If your partner is having an on-going affair with another (third) party, it is extremely unlikely that any progress can be made in traditional marital counseling. The reason is because your partner will be too emotionally unavailable. Their dependence is being invested elsewhere and some of the necessary emotional ingredients for feeding your relationship will be missing. Meanwhile, most people in your predicament will be building up feelings of shame, whether on a conscious or unconscious level. If your partner has never exhibited deceptive behavior prior to the affair, then restoration of the relationship may be possible with professional help and elimination of the other relationship. However, if your partner’s deceptive behavior has preceded the affair, then the prognosis for improving the relationship is grim. If the latter case applies to your relationship, stop here and go to our explanation of relationships involving intentional deception. Even if there has been no history of prior deception, do not assume that cessation of the affair and the passage of time will together heal the relationship. Trust is usually not restored by the mere passage of time. Under the best of circumstances, a lot of hard work is usually necessary to create a new level of intimacy and a new awareness in your partner for why they developed the affair the way they did.

 

INTERVENTION #1 (If the affair may still be on-going)

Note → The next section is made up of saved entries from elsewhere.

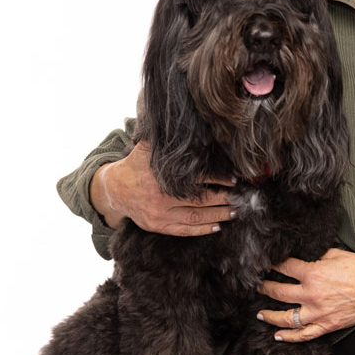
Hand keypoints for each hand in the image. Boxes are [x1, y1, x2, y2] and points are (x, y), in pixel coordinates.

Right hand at [91, 140, 236, 235]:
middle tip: (239, 197)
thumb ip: (164, 139)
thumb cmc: (135, 166)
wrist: (115, 189)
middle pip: (200, 200)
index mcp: (161, 176)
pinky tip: (216, 226)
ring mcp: (159, 214)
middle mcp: (161, 197)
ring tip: (233, 212)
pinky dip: (201, 229)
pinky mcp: (158, 226)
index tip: (233, 179)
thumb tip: (184, 124)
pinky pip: (183, 230)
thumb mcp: (146, 148)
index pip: (197, 178)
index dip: (218, 179)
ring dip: (217, 215)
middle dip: (222, 199)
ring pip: (195, 217)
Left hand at [257, 248, 354, 341]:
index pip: (284, 267)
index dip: (271, 264)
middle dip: (263, 287)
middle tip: (255, 286)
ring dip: (269, 315)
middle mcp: (311, 294)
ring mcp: (318, 312)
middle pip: (278, 291)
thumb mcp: (336, 254)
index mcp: (313, 273)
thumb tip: (302, 256)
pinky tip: (277, 335)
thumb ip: (316, 257)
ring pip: (285, 318)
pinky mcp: (327, 325)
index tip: (263, 264)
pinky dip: (288, 336)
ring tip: (260, 312)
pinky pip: (303, 334)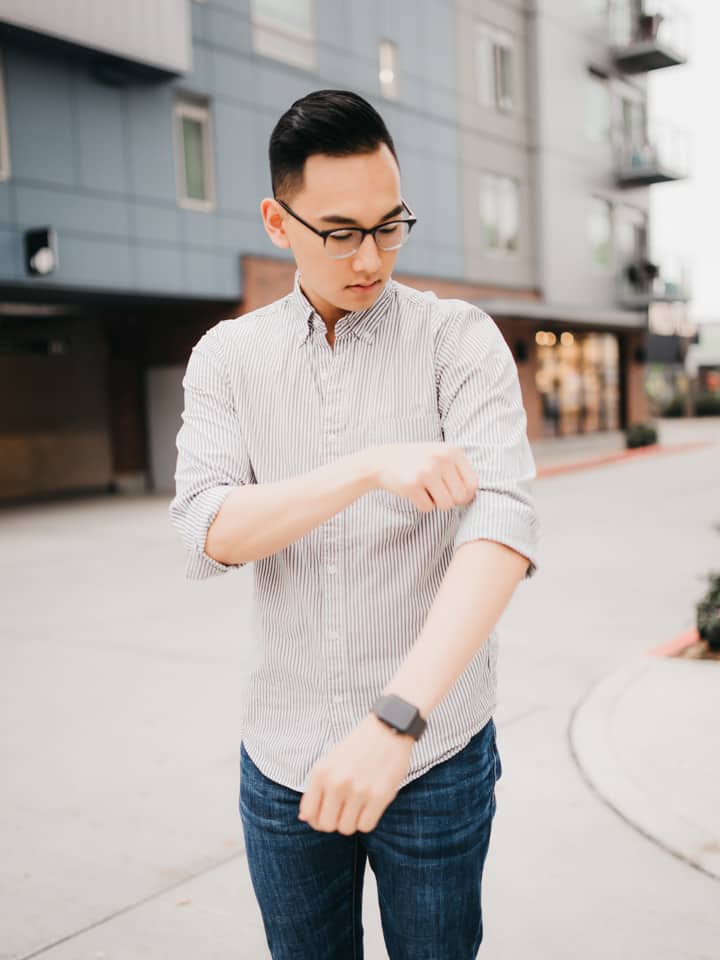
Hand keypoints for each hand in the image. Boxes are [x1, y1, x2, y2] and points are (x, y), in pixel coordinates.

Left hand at [298, 713, 414, 833]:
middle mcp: (337, 783)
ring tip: (357, 806)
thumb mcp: (330, 760)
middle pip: (326, 825)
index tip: (325, 814)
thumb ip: (317, 788)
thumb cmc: (358, 745)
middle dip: (334, 822)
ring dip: (351, 821)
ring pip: (347, 828)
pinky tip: (369, 806)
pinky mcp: (380, 796)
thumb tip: (305, 818)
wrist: (388, 728)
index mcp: (321, 772)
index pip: (308, 813)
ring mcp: (358, 791)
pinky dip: (367, 820)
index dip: (316, 820)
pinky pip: (366, 826)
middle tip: (343, 811)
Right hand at [370, 441, 478, 511]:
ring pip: (446, 505)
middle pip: (460, 497)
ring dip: (436, 503)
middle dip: (450, 500)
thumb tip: (474, 496)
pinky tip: (414, 491)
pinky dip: (421, 505)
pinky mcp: (412, 485)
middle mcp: (441, 459)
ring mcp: (426, 471)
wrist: (383, 460)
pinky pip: (428, 508)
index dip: (466, 495)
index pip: (473, 484)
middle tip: (437, 492)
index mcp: (453, 451)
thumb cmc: (417, 461)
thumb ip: (459, 470)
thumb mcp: (441, 455)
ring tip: (425, 490)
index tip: (455, 495)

Set up an appointment to see a counselor by yourself. You can then further evaluate your options with professional help for gauging their likelihood of success. You may also want to pick up a book by Maggie Scarf titled Intimate Partners. It clarifies some of the possible emotional dynamics underlying many affairs.

 

INTERVENTION #2 (If the affair has definitely ceased)

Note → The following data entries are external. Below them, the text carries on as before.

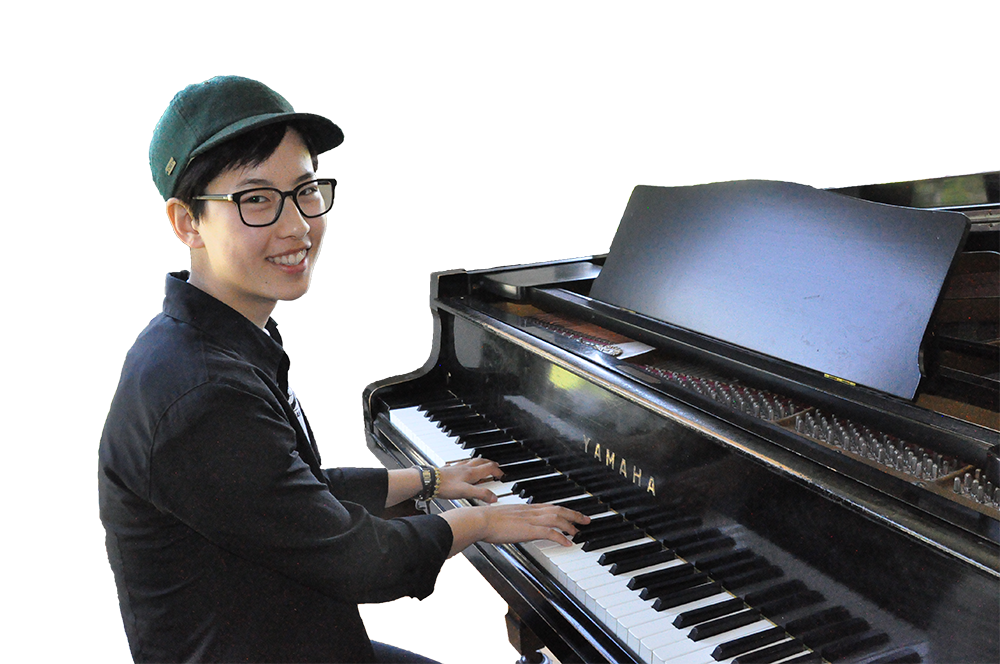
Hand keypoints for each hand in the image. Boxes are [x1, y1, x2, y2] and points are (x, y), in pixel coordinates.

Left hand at [436, 458, 503, 502]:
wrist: (428, 481)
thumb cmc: (445, 486)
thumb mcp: (466, 492)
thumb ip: (481, 494)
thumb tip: (494, 498)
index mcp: (471, 472)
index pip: (489, 468)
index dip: (498, 471)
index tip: (502, 475)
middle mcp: (465, 468)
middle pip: (482, 461)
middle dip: (491, 464)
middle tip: (496, 467)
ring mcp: (457, 468)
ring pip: (472, 461)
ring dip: (480, 462)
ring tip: (483, 465)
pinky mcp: (450, 470)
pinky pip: (462, 464)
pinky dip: (467, 465)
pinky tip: (463, 468)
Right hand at [439, 502, 590, 556]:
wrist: (478, 520)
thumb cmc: (485, 520)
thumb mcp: (503, 518)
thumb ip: (512, 521)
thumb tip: (515, 527)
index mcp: (525, 508)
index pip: (549, 507)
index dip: (563, 510)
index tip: (573, 513)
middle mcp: (530, 511)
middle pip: (558, 510)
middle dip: (574, 514)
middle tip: (586, 520)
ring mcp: (530, 520)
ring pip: (557, 519)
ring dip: (570, 525)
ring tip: (579, 532)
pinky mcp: (527, 530)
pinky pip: (549, 532)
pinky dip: (561, 537)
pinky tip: (568, 543)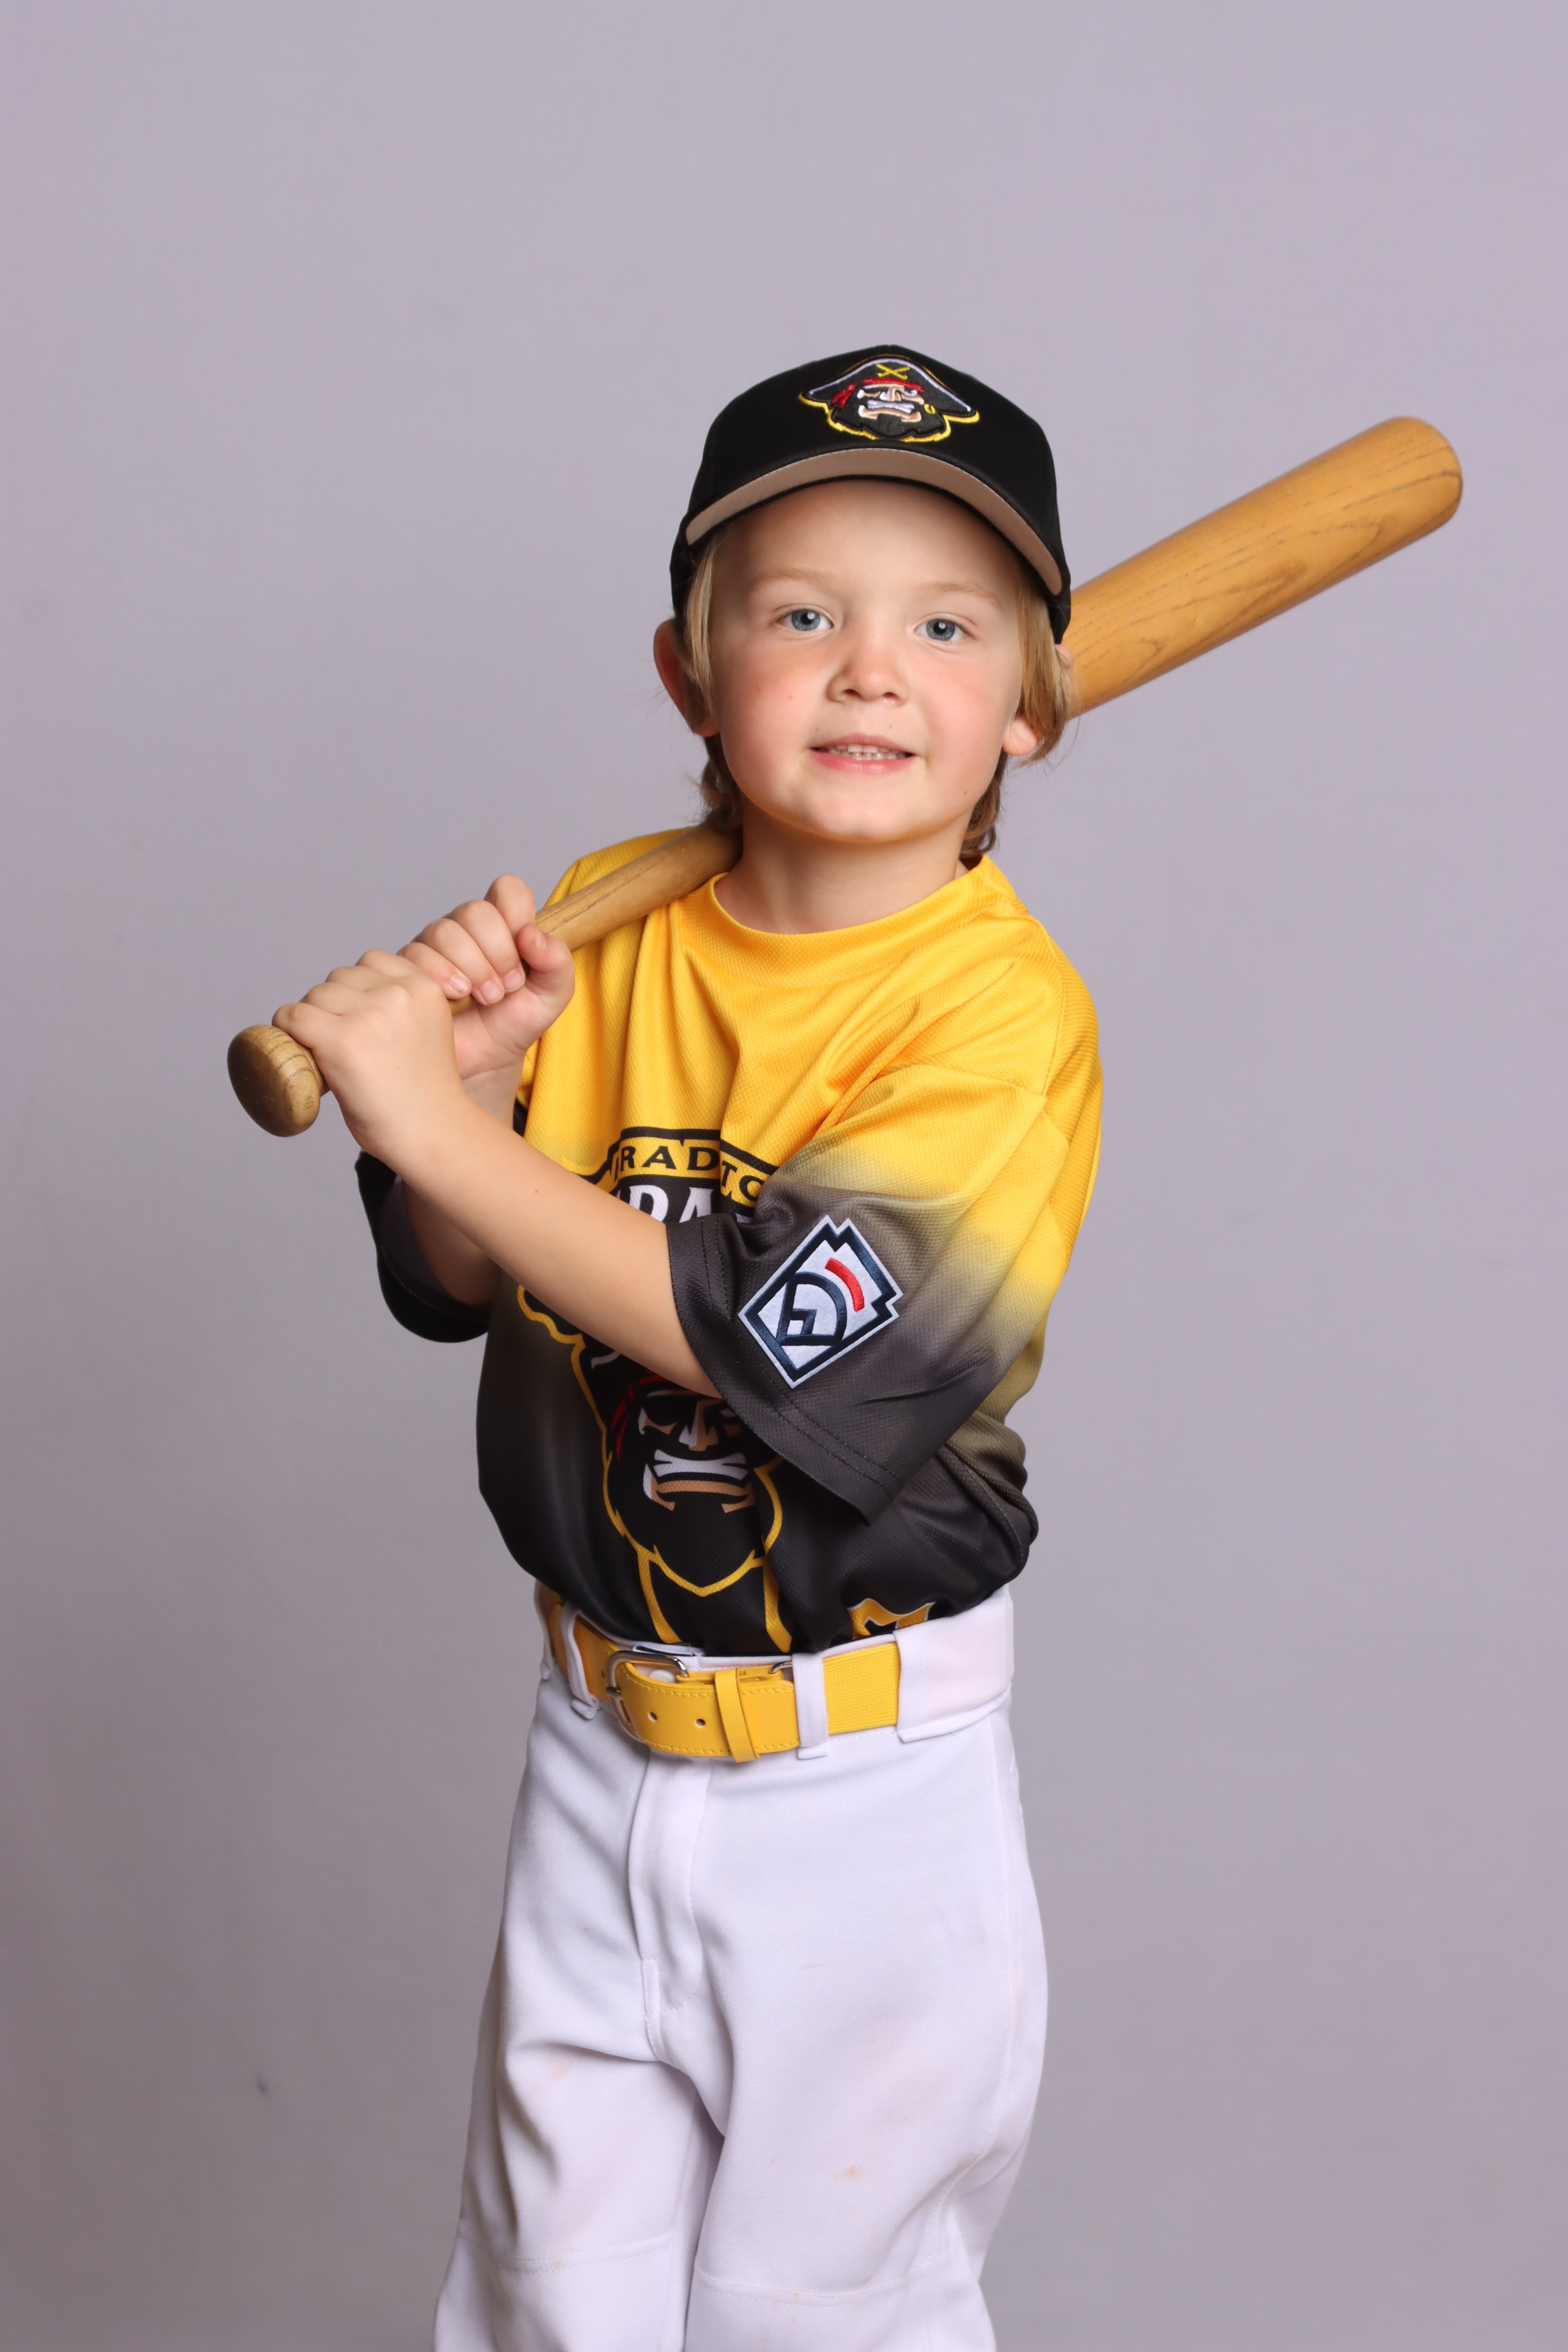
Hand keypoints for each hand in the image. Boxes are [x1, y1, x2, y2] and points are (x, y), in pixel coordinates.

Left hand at [275, 951, 478, 1166]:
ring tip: (325, 1053)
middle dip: (332, 1006)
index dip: (356, 990)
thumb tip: (348, 995)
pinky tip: (298, 1049)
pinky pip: (294, 1017)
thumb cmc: (425, 1095)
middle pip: (339, 978)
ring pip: (316, 995)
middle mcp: (399, 993)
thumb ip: (399, 1008)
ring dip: (312, 1019)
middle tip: (338, 1044)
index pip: (371, 962)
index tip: (357, 1019)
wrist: (433, 1136)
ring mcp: (370, 1015)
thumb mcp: (423, 1032)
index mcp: (424, 987)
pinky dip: (287, 1030)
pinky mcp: (342, 1040)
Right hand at [399, 876, 573, 1114]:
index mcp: (502, 925)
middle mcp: (465, 929)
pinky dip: (441, 977)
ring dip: (472, 968)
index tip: (525, 951)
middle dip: (497, 952)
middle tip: (506, 988)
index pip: (508, 890)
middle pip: (475, 911)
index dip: (517, 913)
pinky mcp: (408, 967)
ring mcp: (433, 945)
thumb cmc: (513, 1024)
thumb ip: (557, 963)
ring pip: (444, 931)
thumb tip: (532, 935)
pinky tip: (454, 999)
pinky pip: (416, 954)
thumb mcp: (550, 998)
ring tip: (485, 999)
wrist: (481, 1063)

Talk with your partner and to determine their openness about the affair. If they are not defensive and seem to be be ready to reinvest in the relationship, then invite them to go together for a joint counseling session. If they are defensive and evasive, then arrange a counseling session for yourself alone. In the latter case, do not harass your partner to get them to go to counseling with you. You would probably only get their passive-aggressive compliance instead of full participation.